• [Aim]
Write out every line of the entries below exactly, leaving the pictures out.

• [Entries drawn from a collection]
## start

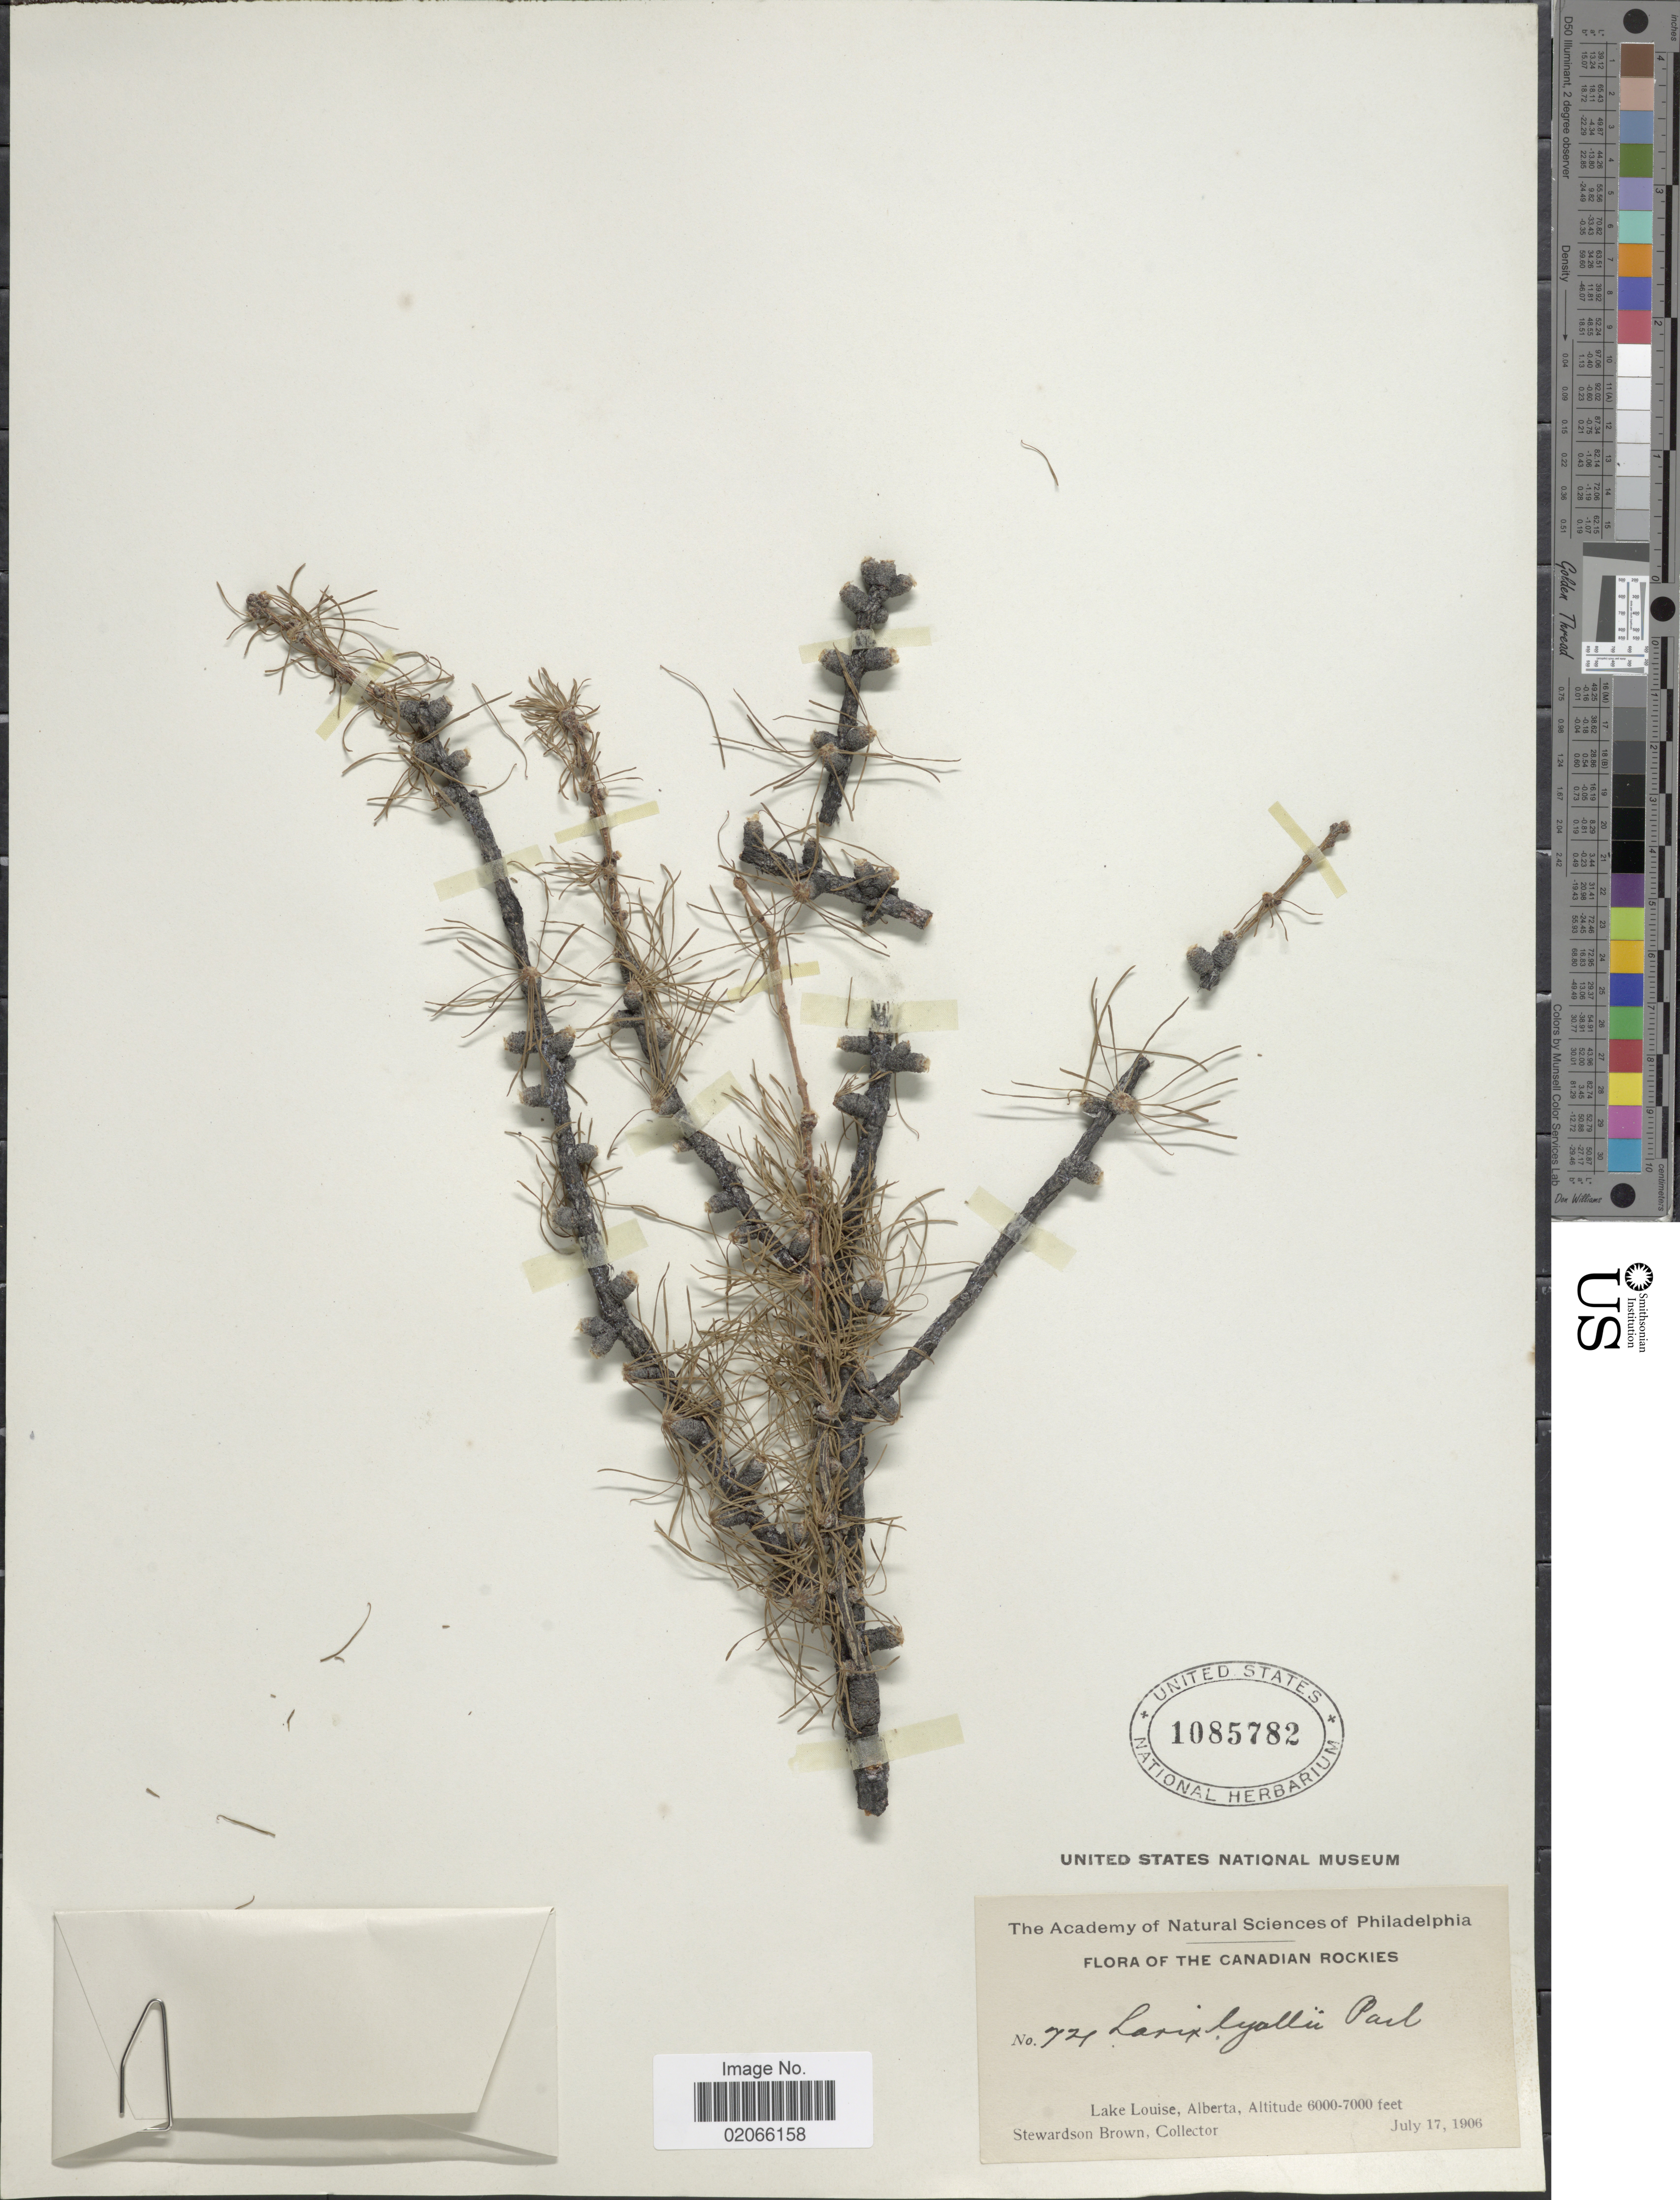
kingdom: Plantae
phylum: Tracheophyta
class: Pinopsida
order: Pinales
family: Pinaceae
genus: Larix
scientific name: Larix lyallii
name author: Parl.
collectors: S. Brown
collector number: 724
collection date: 1906-07-17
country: Canada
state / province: Alberta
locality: Lake Louise, Alberta. Canadian Rockies.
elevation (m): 1829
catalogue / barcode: US 1085782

## end

• [Solution below]
kingdom: Plantae
phylum: Tracheophyta
class: Pinopsida
order: Pinales
family: Pinaceae
genus: Larix
scientific name: Larix lyallii
name author: Parl.
collectors: S. Brown
collector number: 724
collection date: 1906-07-17
country: Canada
state / province: Alberta
locality: Lake Louise, Alberta. Canadian Rockies.
elevation (m): 1829
catalogue / barcode: US 1085782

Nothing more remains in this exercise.